- Title: NIGERIA: Korean hostages in Nigeria freed by militants
- Date: 9th June 2006
- Summary: RELEASED SOUTH KOREAN HOSTAGES
- Embargoed: 24th June 2006 13:00
- Keywords:
- Location: Nigeria
- Country: Nigeria
- Reuters ID: LVABCZQHZEJ362LSLR4UFB9KNTGW
- Story Text: Five South Korean gas workers taken hostage in Nigeria were freed in good health on Thursday (June 8) after a plea by the jailed militant leader in whose name they were abducted 40 hours earlier.
Dozens of heavily armed rebels staged a bloody raid on a natural gas plant in the Niger Delta on Wednesday (June 7). They had demanded the release of jailed leader Mujahid Dokubo-Asari in exchange for the Koreans' freedom.
The Emancipation of the Niger Delta (MEND), one of three groups involved in the kidnapping, said in an email to media that the Korean prisoners had been released "at the request of Dokubo-Asari".

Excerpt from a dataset
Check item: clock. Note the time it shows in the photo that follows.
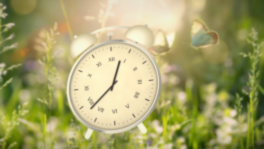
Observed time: 12:38
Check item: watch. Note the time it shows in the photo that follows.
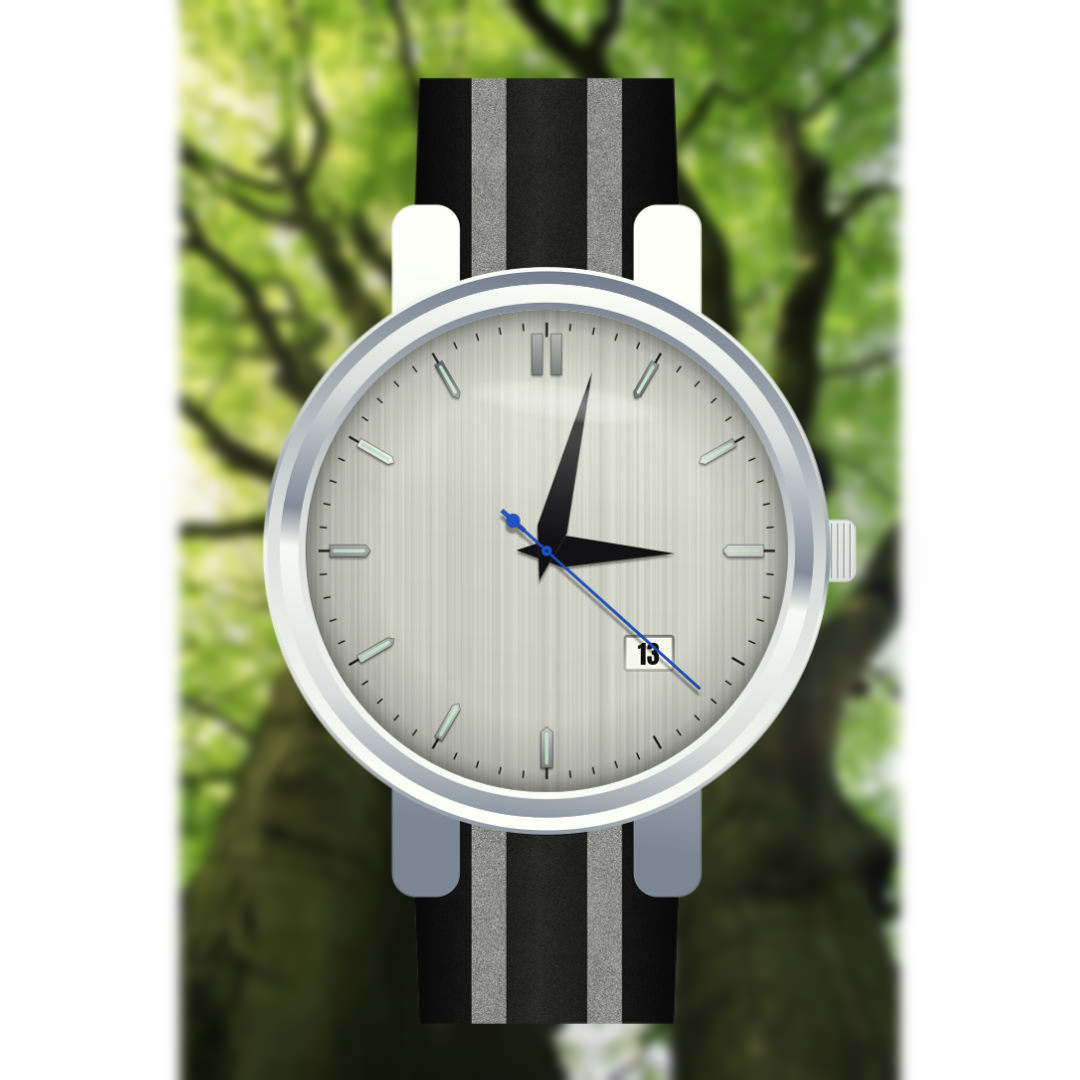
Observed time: 3:02:22
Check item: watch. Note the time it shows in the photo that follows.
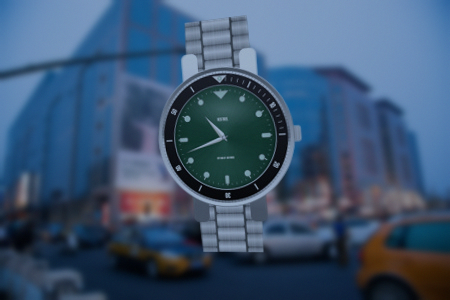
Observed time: 10:42
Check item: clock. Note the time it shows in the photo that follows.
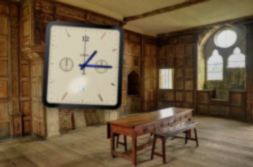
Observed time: 1:15
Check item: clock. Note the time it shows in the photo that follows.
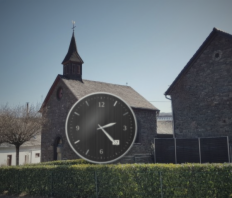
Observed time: 2:23
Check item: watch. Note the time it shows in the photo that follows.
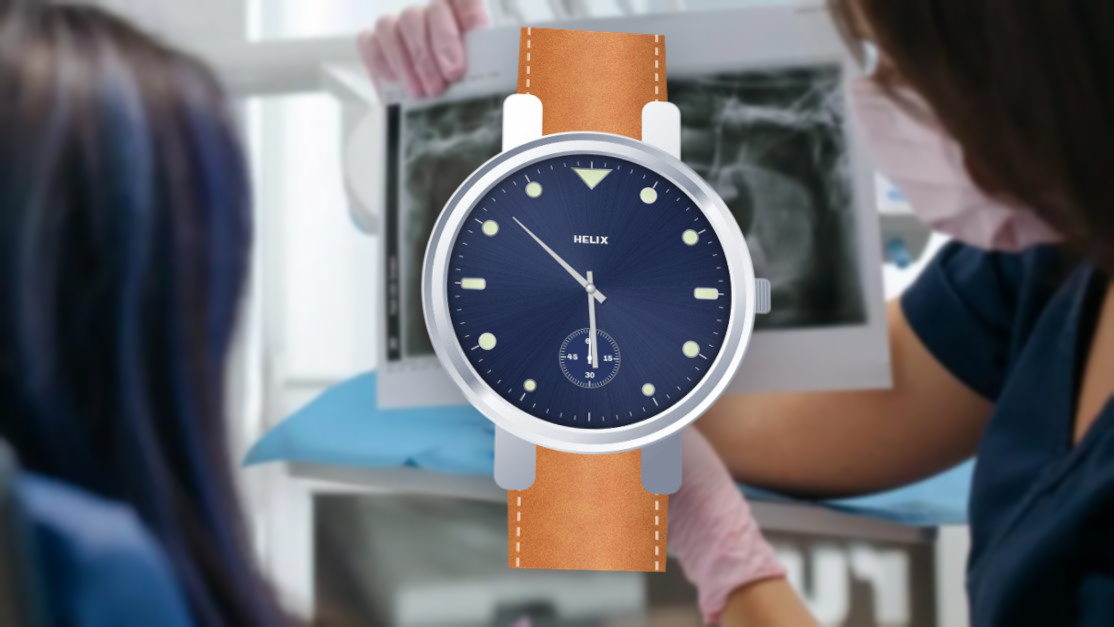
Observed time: 5:52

What you need to do:
1: Answer these questions about the news report on the Nigeria hostages.
(a) How many South Korean gas workers were freed?
(b) In what region was the natural gas plant raided?
(c) What embargo date and time does the report give?
2: Edit the records from their start through the line containing "Observed time: 1:15" by replacing "photo" with "image" and changing nothing else. Leave the pictures out of your answer.
The text and the records were taken from separate sources.

Answers:
1:
(a) Five
(b) The Niger Delta
(c) 24th June 2006 13:00

2:
Check item: clock. Note the time it shows in the image that follows.
Observed time: 12:38
Check item: watch. Note the time it shows in the image that follows.
Observed time: 3:02:22
Check item: watch. Note the time it shows in the image that follows.
Observed time: 10:42
Check item: clock. Note the time it shows in the image that follows.
Observed time: 1:15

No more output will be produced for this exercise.